I have 4 very different points. 1. I am in no way saying that men are not abused. But I think our world's understanding of what constitutes abuse against men is very weak and steeped in patriarchy. Many desi men I have spoken to have felt that not having full control of their wives, or women utilizing laws to prosecute abusive husbands is a form of male abuse. This is the understanding of many men, that denying men patriarchal rights constitutes abuse. There has to be a way to engage with men constructively around both challenging this perception and defining male abuse... 2. I feel a little weird about what the WADV listed as one of the signs of an abusive woman. That is, her "unrealistic expectations, assumptions and conclusions." I think one tactic of abuse is when abusers make victims feel as though they are being unrealistic and crazy in their relationships.
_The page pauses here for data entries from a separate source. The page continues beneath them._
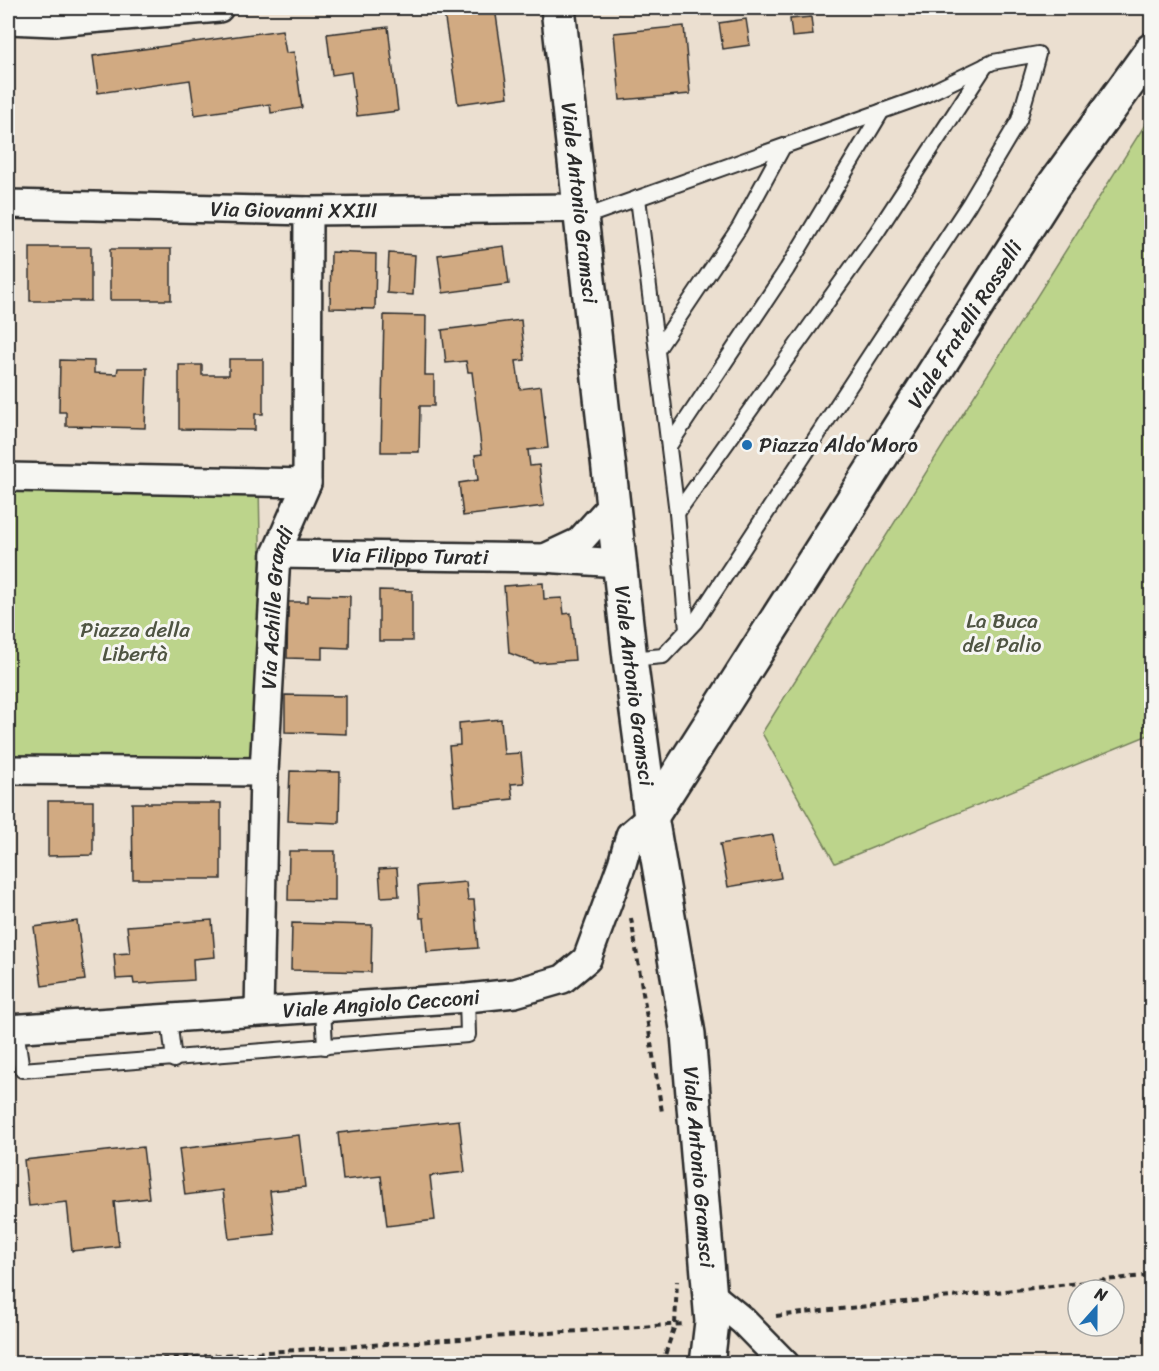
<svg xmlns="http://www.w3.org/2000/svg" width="1159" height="1371" font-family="Sriracha,sans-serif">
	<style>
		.green { fill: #bcd48b; stroke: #74805b; stroke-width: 1.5 }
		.building { fill: #d1aa82; stroke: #2b2b2b; stroke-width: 1.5 }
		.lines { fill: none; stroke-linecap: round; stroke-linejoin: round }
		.service-casing { stroke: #2b2b2b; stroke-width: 18 }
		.minor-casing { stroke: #2b2b2b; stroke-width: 32 }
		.tertiary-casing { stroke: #2b2b2b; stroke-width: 38 }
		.path { stroke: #2b2b2b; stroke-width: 4; stroke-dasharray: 6 4.5; stroke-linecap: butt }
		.service { stroke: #f6f6f2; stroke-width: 14 }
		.minor { stroke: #f6f6f2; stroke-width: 27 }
		.tertiary { stroke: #f6f6f2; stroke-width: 33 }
		.poi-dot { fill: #1f6fb2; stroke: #f6f6f2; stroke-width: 2 }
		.labels { text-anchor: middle; stroke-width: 6; stroke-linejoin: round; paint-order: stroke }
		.street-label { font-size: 21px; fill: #2b2b2b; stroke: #f6f6f2 }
		.poi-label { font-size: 21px; fill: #2b2b2b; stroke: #f6f6f2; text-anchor: start }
		.park-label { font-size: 21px; fill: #4f5543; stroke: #f6f6f2 }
	</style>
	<rect width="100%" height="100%" fill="#ebdfd0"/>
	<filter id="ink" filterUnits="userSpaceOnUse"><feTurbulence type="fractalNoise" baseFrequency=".0167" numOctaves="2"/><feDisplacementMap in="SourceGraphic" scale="12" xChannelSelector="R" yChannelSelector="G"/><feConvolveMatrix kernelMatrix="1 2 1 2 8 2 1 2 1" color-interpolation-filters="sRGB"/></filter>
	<g filter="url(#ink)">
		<!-- green -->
		<g class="green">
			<polygon points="1151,115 1151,734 835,863 762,733"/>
			<polygon points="8,477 259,482 264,772 8,770"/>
		</g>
		<!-- building -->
		<g class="building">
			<polygon points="480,8 495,8 508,97 458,104 444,13"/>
			<polygon points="811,17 813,35 792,37 790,19"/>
			<polygon points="746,19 750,45 723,49 719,23"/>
			<polygon points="684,26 690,94 620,100 614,33"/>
			<polygon points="388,27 398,111 357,116 351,72 332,75 327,34"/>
			<polygon points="282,30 286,53 294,52 302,108 271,113 270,104 195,115 190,80 98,93 93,56"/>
			<polygon points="504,246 509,284 443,293 438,255"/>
			<rect x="30" y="247" width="61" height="54"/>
			<rect x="110" y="249" width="61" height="51"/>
			<polygon points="331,252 376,254 375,309 330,308"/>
			<polygon points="389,253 415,255 413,295 387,293"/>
			<polygon points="384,315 426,316 425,375 434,375 434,406 420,406 419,452 381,452"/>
			<polygon points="521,320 525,360 516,361 520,389 541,386 548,448 528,450 530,466 539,465 544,506 463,516 459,483 478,480 475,455 482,454 472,372 468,372 466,361 446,363 442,330"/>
			<polygon points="229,359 263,359 263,414 255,414 255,430 179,429 179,365 202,365 202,375 229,375"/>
			<polygon points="60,360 94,361 94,373 117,374 118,368 147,368 145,428 66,426 66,412 59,412"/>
			<polygon points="543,583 544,599 562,598 564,614 571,613 575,660 535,663 509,653 504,586"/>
			<polygon points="379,590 412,591 412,641 379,641"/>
			<polygon points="308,595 350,596 349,648 322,647 322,659 287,658 288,602 308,602"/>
			<polygon points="285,695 346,696 346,734 285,732"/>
			<polygon points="501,719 504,754 521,753 524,783 511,784 513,799 454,805 449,746 460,745 459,723"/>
			<polygon points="290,771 340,772 339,823 288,821"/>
			<polygon points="48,801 93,801 93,855 48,856"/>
			<polygon points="132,803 221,803 221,879 133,879"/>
			<polygon points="773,835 781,878 728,887 720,844"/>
			<polygon points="289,851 335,851 335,901 288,900"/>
			<polygon points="397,868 399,896 381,897 379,869"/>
			<polygon points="466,882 468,900 474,900 478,948 427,952 424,918 420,918 418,886"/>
			<polygon points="212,920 215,957 193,959 194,980 134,984 133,978 116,979 114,954 130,953 127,926"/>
			<polygon points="77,921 85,980 42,986 34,927"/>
			<polygon points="292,923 372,925 371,972 291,970"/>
			<polygon points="459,1120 465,1172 430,1176 435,1220 387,1226 381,1176 343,1180 338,1133"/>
			<polygon points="299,1135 305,1187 270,1191 275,1234 229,1239 223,1190 185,1195 179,1149"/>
			<polygon points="143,1147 149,1198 114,1202 119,1246 72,1251 67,1202 29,1206 24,1160"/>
		</g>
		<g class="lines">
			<!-- service casing -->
			<g class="service-casing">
				<g id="service">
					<polyline points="638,198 677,513 687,630"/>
					<polyline points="582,218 919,98 993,62 1038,54 1019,120 969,204 695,622 663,656 630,659"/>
					<polyline points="657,350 739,228 783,147"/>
					<polyline points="669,446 787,269 882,111"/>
					<polyline points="677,513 877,232 986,65"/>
					<polyline points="323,1008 325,1047"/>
					<polyline points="169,1019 174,1060"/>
					<polyline points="16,1029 22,1070 468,1035 467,998"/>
				</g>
			</g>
			<!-- minor casing -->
			<g class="minor-casing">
				<g id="minor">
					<polyline points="8,20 54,22 219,8"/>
					<path id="s1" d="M 8,204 L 308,211 L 580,208"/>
					<polyline points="8,477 307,483"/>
					<path id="s2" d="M 276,554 L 543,558 L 619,563"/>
					<polyline points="547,557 579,542 613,504"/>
					<polyline points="8,770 264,772"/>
					<path id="s3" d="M 259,1011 L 264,772 L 276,554 L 307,483 L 308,211"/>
					<path id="s4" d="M 8,1029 L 467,998 L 515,993 L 563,979 L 587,959 L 622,864 L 630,835 L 651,817"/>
					<polyline points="710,1294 743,1321 785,1364"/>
				</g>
			</g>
			<!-- tertiary casing -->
			<g class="tertiary-casing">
				<g id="tertiary">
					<path id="s5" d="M 558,8 L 630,659 L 651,817 L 688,1034 L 712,1322 L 707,1364"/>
					<path id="s6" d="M 651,817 L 1052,188 L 1152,50"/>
				</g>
			</g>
			<!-- path -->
			<g class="path">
				<polyline points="631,918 662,1112"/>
				<polyline points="776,1316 1152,1275"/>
				<polyline points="89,1364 684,1324"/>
				<polyline points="662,1364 675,1325 677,1281"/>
			</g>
			<!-- service -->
			<use href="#service" class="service"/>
			<!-- minor -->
			<use href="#minor" class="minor"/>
			<!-- tertiary -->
			<use href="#tertiary" class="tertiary"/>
		</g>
	</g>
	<!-- markers -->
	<circle class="poi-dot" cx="747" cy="445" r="6"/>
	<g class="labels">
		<!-- street labels -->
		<g class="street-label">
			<text dy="7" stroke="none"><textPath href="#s5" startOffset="196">Viale Antonio Gramsci</textPath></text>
			<text dy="7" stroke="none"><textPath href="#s1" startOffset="286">Via Giovanni XXIII</textPath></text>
			<text dy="7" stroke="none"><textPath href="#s6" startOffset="584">Viale Fratelli Rosselli</textPath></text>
			<text dy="7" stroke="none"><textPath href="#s2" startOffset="134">Via Filippo Turati</textPath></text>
			<text dy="7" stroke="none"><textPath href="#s3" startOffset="404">Via Achille Grandi</textPath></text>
			<text dy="7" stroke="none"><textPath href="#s5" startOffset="682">Viale Antonio Gramsci</textPath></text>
			<text dy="7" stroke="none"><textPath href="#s4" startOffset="374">Viale Angiolo Cecconi</textPath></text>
			<text dy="7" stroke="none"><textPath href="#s5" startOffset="1168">Viale Antonio Gramsci</textPath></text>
		</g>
		<!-- poi labels -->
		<g class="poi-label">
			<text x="759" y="452">Piazza Aldo Moro</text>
		</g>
		<!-- park labels -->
		<g class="park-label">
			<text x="1002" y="628">La Buca<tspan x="1002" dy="24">del Palio</tspan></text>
			<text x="135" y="637">Piazza della<tspan x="135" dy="24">Libertà</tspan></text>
		</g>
	</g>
	<!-- margin -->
	<rect width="1159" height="1371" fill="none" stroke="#f6f6f2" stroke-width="30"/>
	<rect x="15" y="15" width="1129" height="1341" fill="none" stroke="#2b2b2b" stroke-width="2" filter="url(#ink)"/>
	<!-- north arrow -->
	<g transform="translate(1096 1308) rotate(21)"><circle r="28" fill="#f6f6f2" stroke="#a5a5a2" stroke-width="1.5"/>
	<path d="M0-4.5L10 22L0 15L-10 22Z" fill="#1f6fb2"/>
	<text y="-9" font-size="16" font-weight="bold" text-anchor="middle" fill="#2b2b2b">N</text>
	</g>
</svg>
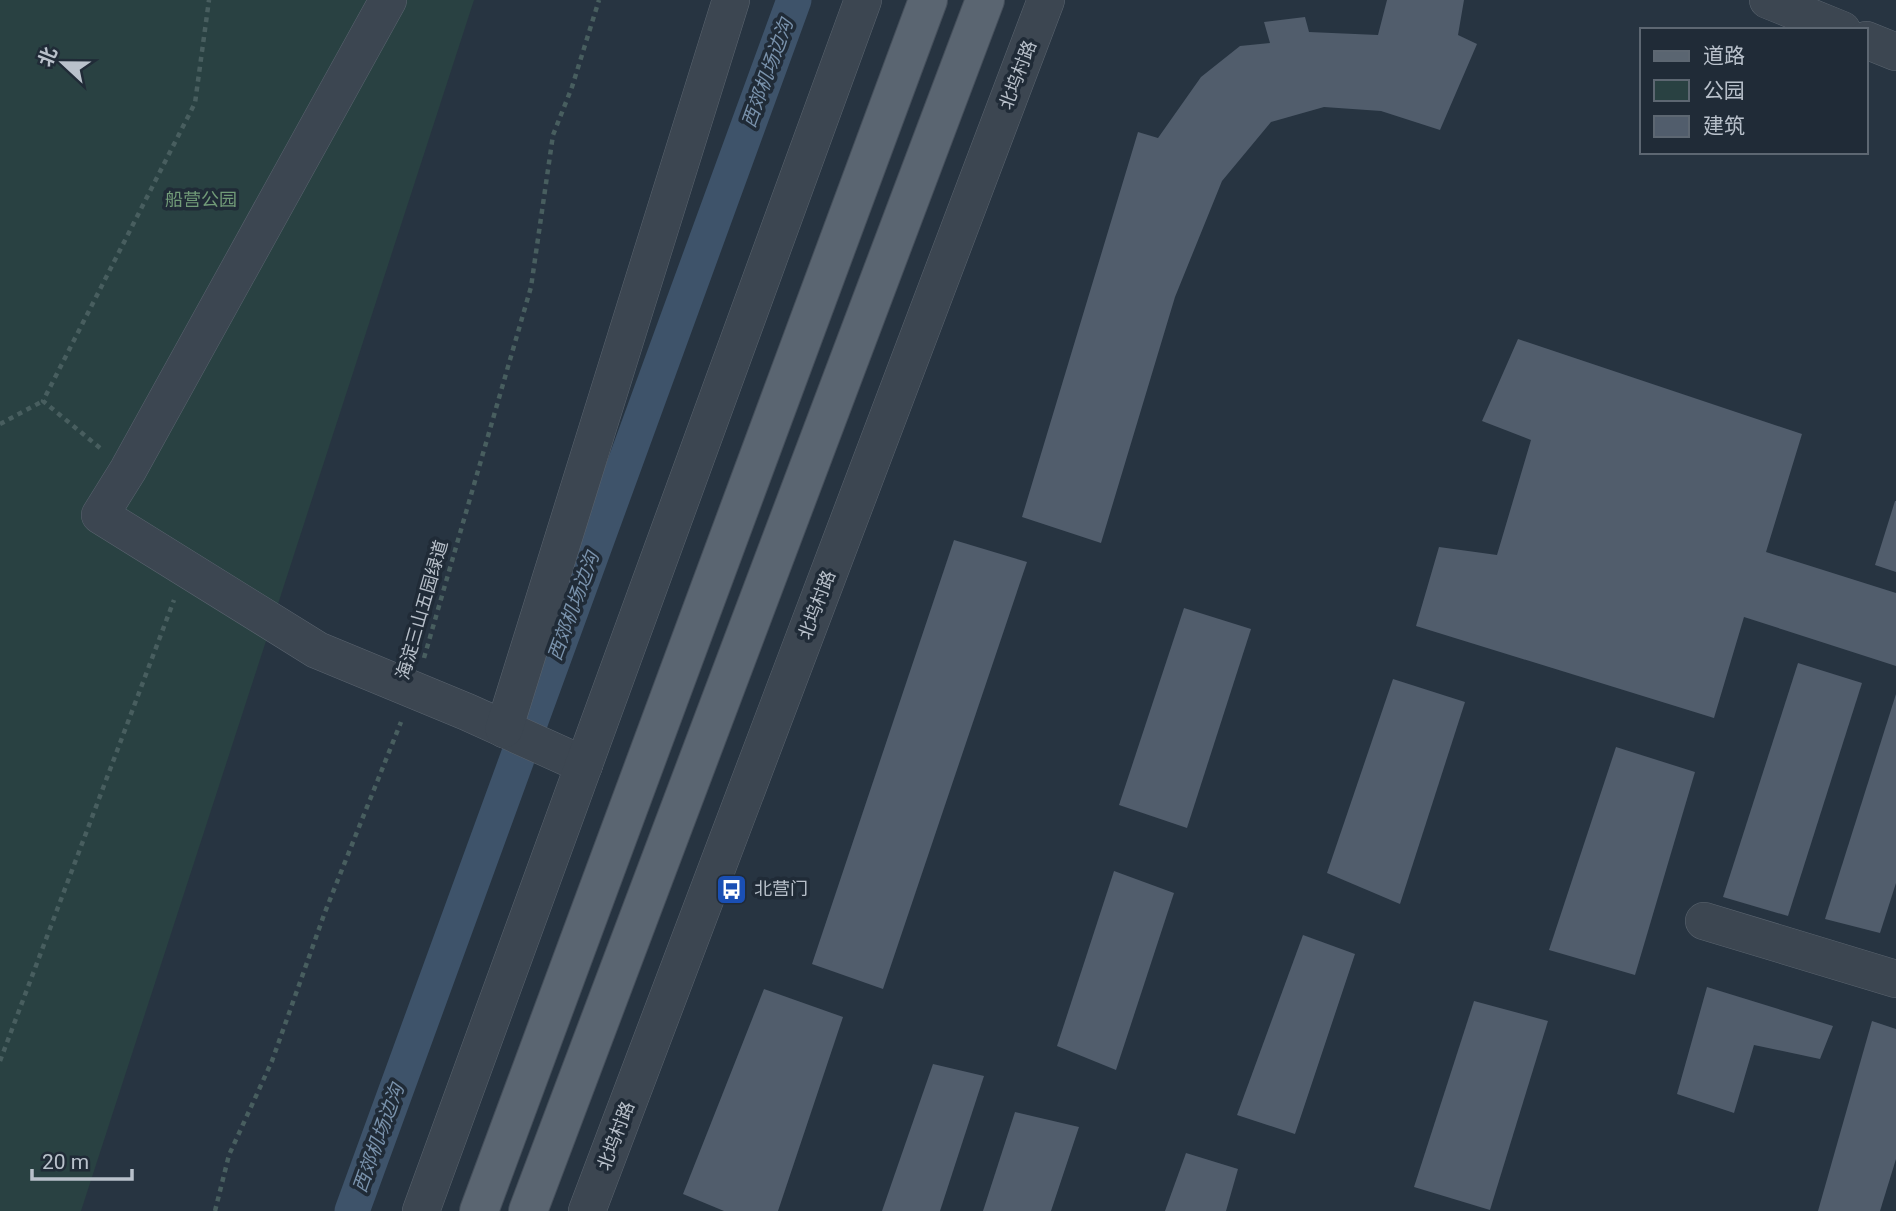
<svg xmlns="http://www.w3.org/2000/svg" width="1896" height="1211" font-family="Roboto,'Noto Sans SC',sans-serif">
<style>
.green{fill:#294142}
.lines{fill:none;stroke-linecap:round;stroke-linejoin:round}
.canal{stroke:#3e536a;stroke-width:35}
.building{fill:#515d6c}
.minor-casing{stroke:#5a646f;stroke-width:38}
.major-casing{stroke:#454f5b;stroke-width:40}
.path{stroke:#485e5f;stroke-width:4.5;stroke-dasharray:5 5;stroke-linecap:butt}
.minor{stroke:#3c4651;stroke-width:37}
.major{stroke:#5a6571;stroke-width:38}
.labels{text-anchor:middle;stroke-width:7;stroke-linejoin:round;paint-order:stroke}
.street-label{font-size:18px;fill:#b9c1cb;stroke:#202b37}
.park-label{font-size:18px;fill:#719b78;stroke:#202b37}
.poi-label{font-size:18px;fill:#b9c1cb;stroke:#202b37;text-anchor:start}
.water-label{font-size:19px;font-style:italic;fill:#7a93ad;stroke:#202b37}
</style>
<rect width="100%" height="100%" fill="#273441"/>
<path class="green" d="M0 0H474L81 1211H0Z"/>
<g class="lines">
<path class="canal" d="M352 1211 794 0"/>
</g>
<g class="building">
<path d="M1387 0H1464L1458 35 1477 44 1440 130 1381 111 1324 107 1271 122 1222 181 1175 297 1101 543 1022 517 1138 132 1158 138 1201 77 1240 46 1270 43 1264 22 1305 17 1309 32 1378 35Z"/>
<path d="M1518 339 1802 434 1766 552 1896 593V666L1744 617 1714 718 1416 626 1439 547 1497 555 1531 440 1482 421Z"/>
<path d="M1895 501H1896V572L1875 565Z"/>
<path d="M954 540 1027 562 883 989 812 964Z"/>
<path d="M1184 608 1251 629 1187 828 1119 805Z"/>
<path d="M1798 663 1862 683 1788 916 1723 897Z"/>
<path d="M1393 679 1465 702 1400 904 1327 873Z"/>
<path d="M1896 694V883L1880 933 1825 919Z"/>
<path d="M1616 747 1695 772 1635 975 1549 950Z"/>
<path d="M1114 871 1174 893 1116 1070 1057 1046Z"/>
<path d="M1303 935 1355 954 1295 1134 1237 1115Z"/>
<path d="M1707 987 1833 1026 1820 1059 1754 1045 1734 1113 1677 1094Z"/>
<path d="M764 989 843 1017 778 1211H724L683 1194Z"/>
<path d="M1474 1001 1548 1021 1490 1210 1414 1187Z"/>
<path d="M1872 1021 1896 1029V1159L1880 1211H1818Z"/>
<path d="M933 1064 984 1076 940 1211H882Z"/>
<path d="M1015 1112 1079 1127 1051 1211H983Z"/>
<path d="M1186 1153 1238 1169 1226 1211H1165Z"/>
</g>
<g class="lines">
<defs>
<g id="minor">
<path d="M388 0 128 470 100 515 317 650 467 712 584 765"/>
<path d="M1768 0 1842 30"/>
<path d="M1866 40 1896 52"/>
<path d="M504 729 731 0"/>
<path d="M1704 921 1896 979"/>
<path d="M421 1211 863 0"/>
<path d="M587 1211 1046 0"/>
</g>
<g id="major">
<path d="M479 1211 928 0"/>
<path d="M528 1211 985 0"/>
</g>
</defs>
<use href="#minor" class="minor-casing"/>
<use href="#major" class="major-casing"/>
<g class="path">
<path d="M0 424 43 401"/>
<path d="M100 448 43 401 195 103 209 0"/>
<path d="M424 658 531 287 553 135 572 87 599 0"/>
<path d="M0 1061 174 600"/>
<path d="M215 1211 229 1155 272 1061 325 912 401 722"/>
</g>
<use href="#minor" class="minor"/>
<use href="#major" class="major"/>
</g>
<defs>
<symbol id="bus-square" viewBox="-11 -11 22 22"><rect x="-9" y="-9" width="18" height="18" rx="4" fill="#1a4fb4" stroke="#202b37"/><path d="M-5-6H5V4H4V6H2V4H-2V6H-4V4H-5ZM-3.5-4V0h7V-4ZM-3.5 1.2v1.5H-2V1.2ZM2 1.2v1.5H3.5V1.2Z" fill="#fff"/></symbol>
</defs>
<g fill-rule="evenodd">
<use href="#bus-square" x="714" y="872" width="35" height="35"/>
</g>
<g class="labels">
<g class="street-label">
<text transform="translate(1018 75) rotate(-69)" y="6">北坞村路</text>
<text transform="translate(817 605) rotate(-69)" y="6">北坞村路</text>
<text transform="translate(422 610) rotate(-74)" y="6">海淀三山五园绿道</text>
<text transform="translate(616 1136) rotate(-69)" y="6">北坞村路</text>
</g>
<g class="park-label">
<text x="201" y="206">船营公园</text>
</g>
<g class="poi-label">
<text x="754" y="895">北营门</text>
</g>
<g class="water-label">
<text transform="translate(767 73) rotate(-70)" y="7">西郊机场边沟</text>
<text transform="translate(573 606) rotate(-70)" y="7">西郊机场边沟</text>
<text transform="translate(378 1138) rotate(-70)" y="7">西郊机场边沟</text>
</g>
</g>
<rect x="1640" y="28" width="228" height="126" fill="#202b37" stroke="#5d6772" stroke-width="2"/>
<rect x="1654" y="51" width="35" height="10" fill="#5a6571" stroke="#5d6772" stroke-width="2"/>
<text x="1703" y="63" font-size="21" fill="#b9c1cb">道路</text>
<rect x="1654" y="80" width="35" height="21" fill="#294142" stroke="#5d6772" stroke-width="2"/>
<text x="1703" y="98" font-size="21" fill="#b9c1cb">公园</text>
<rect x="1654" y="116" width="35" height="21" fill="#515d6c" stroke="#5d6772" stroke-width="2"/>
<text x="1703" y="133" font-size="21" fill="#b9c1cb">建筑</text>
<g transform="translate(63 63) rotate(292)" stroke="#202b37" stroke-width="5" paint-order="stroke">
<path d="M0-5L12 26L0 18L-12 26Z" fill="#b9c1cb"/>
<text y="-10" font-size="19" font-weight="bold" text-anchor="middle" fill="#b9c1cb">北</text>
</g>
<path d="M32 1169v10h100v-10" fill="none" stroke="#b9c1cb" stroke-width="3.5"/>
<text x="42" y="1169" font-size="21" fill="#b9c1cb" stroke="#202b37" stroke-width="5" paint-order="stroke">20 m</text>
</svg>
I find this statement an oversimplification of what may actually be abuse in the opposite direction. 3. In thinking about abuse, I don't know if it's always so simple as abuser and victim. Retaliation can also take the form of violence - I'm not trying to validate or blame the victim for his/her actions. I am trying to say that the struggle for power and control is not one-sided, and maybe this merits more analysis. (Maybe there already is, I don't know...) 4. This is a small point, but there is a link on that WADV Male Abuse page to a site called "Abuse Excuse." This is the site of Dean Tong and while he has appeared on several news shows as a domestic violence "expert," he was also arrested on charges of dv. On his site, he advocates that most of the accusations of child abuse (and domestic violence) are false, and pulls in all kinds of reasons such as mental illness, parental alienation syndrome, and vindictiveness as reasons that (primarily) women accuse (primarily) men and thus deprive families of fathers. Though I think everyone is entitled to their own opinion, I suggest being really careful with such a "resource" - it seems more like a rationalization of why abuse is not a valid excuse for breaking up families.

Abused menMar 23 2008 - -

A point to be noted is that often men who are sexually abused don't see it as abuse, they see it as 'Oh man, that woman was all over me' and often take pleasure in it. So it's not really abuse, you would think, but if we're thinking in terms of 'what applies to women should also apply to men', this IS abuse. A woman in his position wouldn't be flattered by the male attention when it's sexual in nature, for her it is a sure-shot case of violation. So, when we're talking about abused men and women, the contexts and definitions are different. Some men would probably think it's kinky sex if a girl solicits sex by holding a knife to his throat. Women are less likely to think that way. Again, I'm not condoning violence against men at all. I just think we should understand and accept that definitions differ.

LQTNov 19 2008 - -

I think it's important to realize that abuse not only in heterosexual relationships but in same sex relationships as well. A vast majority of males who experience abuse experience it in same sex relationships. Just another perspective to keep in mind.